Sein Trainer Slaven Bilic sagt: ​Für mich spielt er auf einem Level mit Mesut Özil.“ Özils Trainer Arsène Wenger wie­derum sagt: ​Er hat großes Talent, ist aber zu unbe­ständig. Wir haben ihn schon lange beob­achtet. Seine Kar­riere war immer ein Auf und Ab.“ 

Also wech­selte Dimitri Payet, 29, vor dieser Saison nicht zu den Gun­ners, son­dern zu West Ham United. Nach einem Abste­cher in die Cham­pi­on­ship erst in der dritten Saison wieder erst­klassig. Ansonsten zumeist im Mit­telmaß ver­fangen. Ein Tra­di­ti­ons­klub, berühmt vor allem für seine Talente: Bobby Moore, Rio Fer­di­nand, Frank Lam­pard und und und. Wofür der Klub nicht gerade berühmt ist: sport­liche Erfolge.

West Ham stän­kert

Doch in dieser Saison scheint alles anders. West Ham stän­kert gegen die Großen und das eigene Schicksal. Zwi­schen­durch sah es sogar danach aus, als könnten die Jungs vom Boleyn Ground um Platz vier und die Cham­pions League mit­spielen. Vor dem letzten Spieltag steht die Mann­schaft auf Platz sechs und kann mit einem Sieg gegen Stoke City aus eigener Kraft die Europa League errei­chen.

Dank Trainer Slaven Bilic. Einer dieser Typen, die nur dank ihrer Aus­strah­lung Licht ins Dunkel zu bringen scheinen. Und dank Dimitri Payet. Einer dieser Spieler, die man ein­fach lieben muss.

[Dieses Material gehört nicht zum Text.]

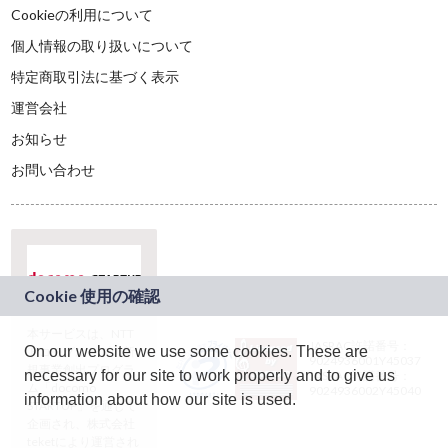
Cookieの利用について
個人情報の取り扱いについて
特定商取引法に基づく表示
運営会社
お知らせ
お問い合わせ
本サービスは、NTT
JASRAC許諾番号：
On our website we use some cookies. These are
ドコモグループの新
9024936001Y45037
規事業創出プログラ
necessary for our site to work properly and to give us
JASRAC許諾番号：
ム「docomo
9024936002Y45040
information about how our site is used.
STARTUP」を通じて
企画され、株式会社
teketにより運営され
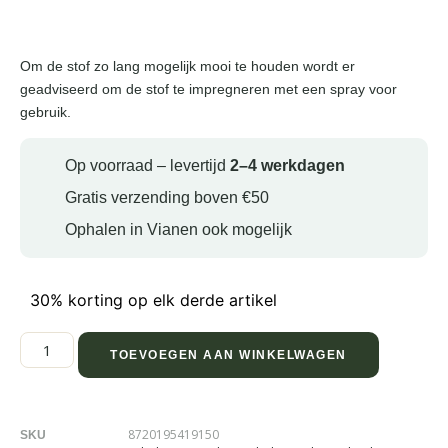
Om de stof zo lang mogelijk mooi te houden wordt er
geadviseerd om de stof te impregneren met een spray voor
gebruik.
Op voorraad – levertijd
2–4 werkdagen
Gratis verzending boven €50
Ophalen in Vianen ook mogelijk
30% korting op elk derde artikel
TOEVOEGEN AAN WINKELWAGEN
8720195419150
SKU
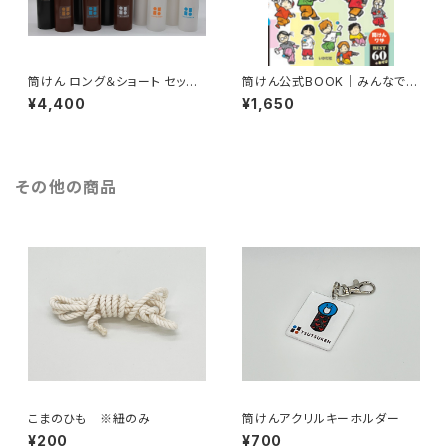
筒けん ロング＆ショート セット
筒けん公式BOOK｜みんなであ
｜グッド・トイ2021受賞・家族で
そぼ！筒けんチャレンジ
¥4,400
¥1,650
楽しむデジタルデトックス
その他の商品
こまのひも ※紐のみ
筒けんアクリルキーホルダー
¥200
¥700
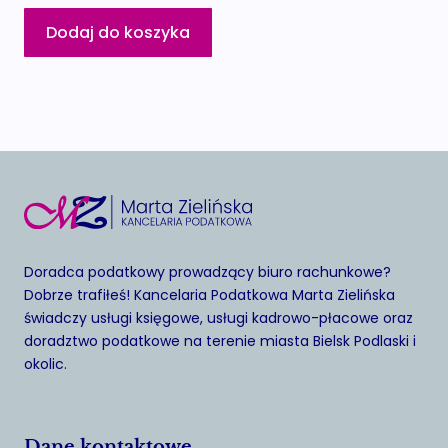
Dodaj do koszyka
Doradca podatkowy prowadzący biuro rachunkowe?
Dobrze trafiłeś! Kancelaria Podatkowa Marta Zielińska
świadczy usługi księgowe, usługi kadrowo-płacowe oraz
doradztwo podatkowe na terenie miasta Bielsk Podlaski i
okolic.
Dane kontaktowe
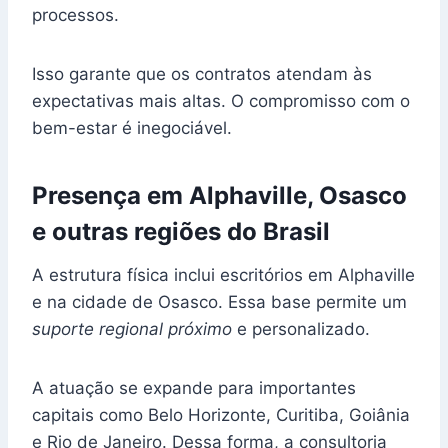
processos.
Isso garante que os contratos atendam às
expectativas mais altas. O compromisso com o
bem-estar é inegociável.
Presença em Alphaville, Osasco
e outras regiões do Brasil
A estrutura física inclui escritórios em Alphaville
e na cidade de Osasco. Essa base permite um
suporte regional próximo
e personalizado.
A atuação se expande para importantes
capitais como Belo Horizonte, Curitiba, Goiânia
e Rio de Janeiro. Dessa forma, a consultoria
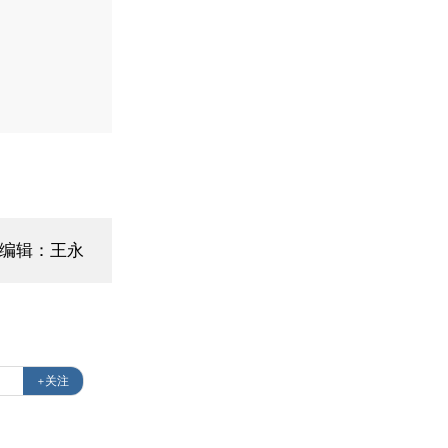
面编辑：王永
+关注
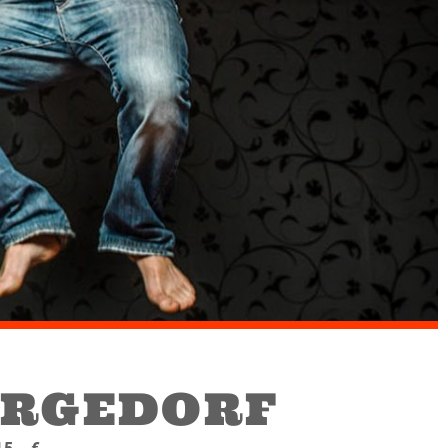
ERGEDORF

Als wäre alles nur ein Spiel

Weil ihr natur­ge­ge­benes Talent sie Dinge machen lässt, für die wir nicht einmal genug Fan­tasie besäßen, sie zu träumen. Und weil sie uns doch mehr ähneln, als all die über­dis­zi­pli­nierten, ange­passten Profi-Roboter.

Anders Dimitri Payet. Er wirkt nicht wirk­lich aus­trai­niert. Man meint ein kleines Bäuch­lein zu erkennen. Viel­leicht sind es auch nur die glei­chen schweren Kno­chen, mit denen einst etwa ​Kugel­blitz“ Ailton gestraft war, an dessen Payets Bewe­guns­ab­lauf zuweilen erin­nert. Alles etwas kantig, auf den ersten Blick wenig ele­gant. Dann aber lässt er sie rei­hen­weise stehen, die eisen­harten Ver­tei­diger Eng­lands. Läuft ihnen davon, macht ihnen Knoten in die Beine. Als wäre die Pre­mier League ein­fach nur ein Spiel.

Und das ist dann auch schon das ganze Geheimnis. Dass Slaven Bilic und West Ham ihn ein­fach spielen lassen. So sagt der Kroate: ​Er (Payet) genießt es hier, das ist offen­sicht­lich. Er genießt jedes Trai­ning, jede ein­zelne Minute, die er hier ist.“ Nimmt man einem wie ihm den Spaß, ver­sucht ihn zu ändern, geht bei Payet gar nichts mehr. So war es schon, als er noch ein kleiner Junge war.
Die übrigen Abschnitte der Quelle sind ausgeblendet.